Computational Research Labs in Classics Departments: Lab-Based Frameworks for Scholarship and Funding (10-15 minutes) Annie K. Lamar, UCSB
AKL presented some of her efforts to train students on computational research and set these in relief to the structural challenges of doing so in higher ed. For more information, see the Lorel Lab homepage
Response and Questions: Suzanne Lye, UNC Chapel Hill (10-15 minutes)
SL discussed a Classics Lab at UNC and the importance of cross training within a hybrid humanities model. She emphasized the need for institutional support for interdisciplinary research and training.
Research Presentation: Some Homeric Challenges to Machine Learning, Barbara Graziosi, Johannes Haubold, Jacob Murel, Princeton University (10-15 minutes)

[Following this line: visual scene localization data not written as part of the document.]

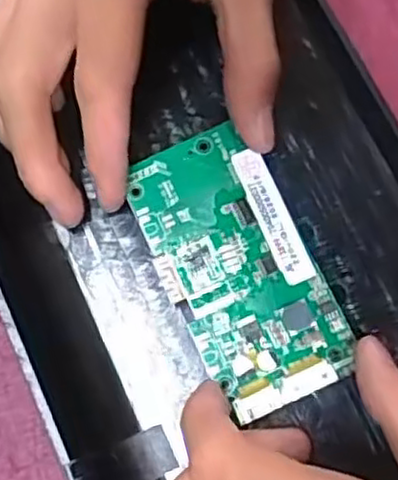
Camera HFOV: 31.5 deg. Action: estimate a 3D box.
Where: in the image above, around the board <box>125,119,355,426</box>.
[{"bbox_3d":[0.013,0.008,0.234,0.047,0.009,0.093,-23,77,-7],"label":"board"}]

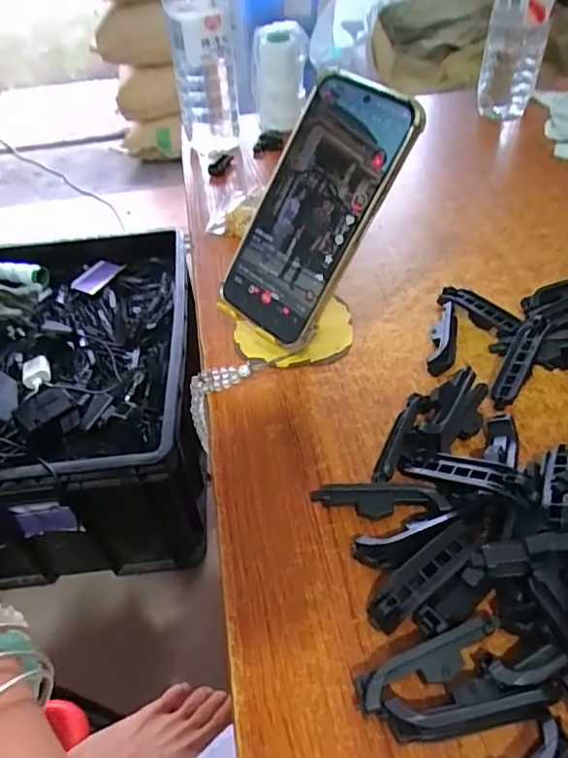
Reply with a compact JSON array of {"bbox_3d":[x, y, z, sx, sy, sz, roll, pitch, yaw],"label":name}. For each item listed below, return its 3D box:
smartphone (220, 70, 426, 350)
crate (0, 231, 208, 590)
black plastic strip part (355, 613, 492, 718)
[{"bbox_3d":[0.018,-0.110,0.360,0.019,0.168,0.079,9,24,-50],"label":"smartphone"},{"bbox_3d":[-0.381,0.018,0.997,0.428,0.306,0.581,-6,45,-2],"label":"crate"},{"bbox_3d":[0.065,0.130,0.245,0.071,0.020,0.015,-19,46,-15],"label":"black plastic strip part"}]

JH and JM presented on overview of the Logion project at Princeton, a project that aims ”to develop an NLP tool that aids the restoration and elucidation of premodern Greek text”. They provided a demonstration of how they have used the text with authors like Michael Psellus and how they plan to use it in the future. It uses a large database to provide likely completions to incomplete manuscripts but needs a human philologist to judge the merit and accuracy. We discussed additional challenges for developing Logion for metrical texts and the challenges of considering homogenization through editorial processes over time.
A work in progress talk, “Machine Learning and the Text of Aristotle”
Was a fantastic webinar! I felt spoiled that two of my interests converged in one session, Homeric Studies and cutting edge machine learning, that doesn't happen very often! Thanks Joel for organizing!!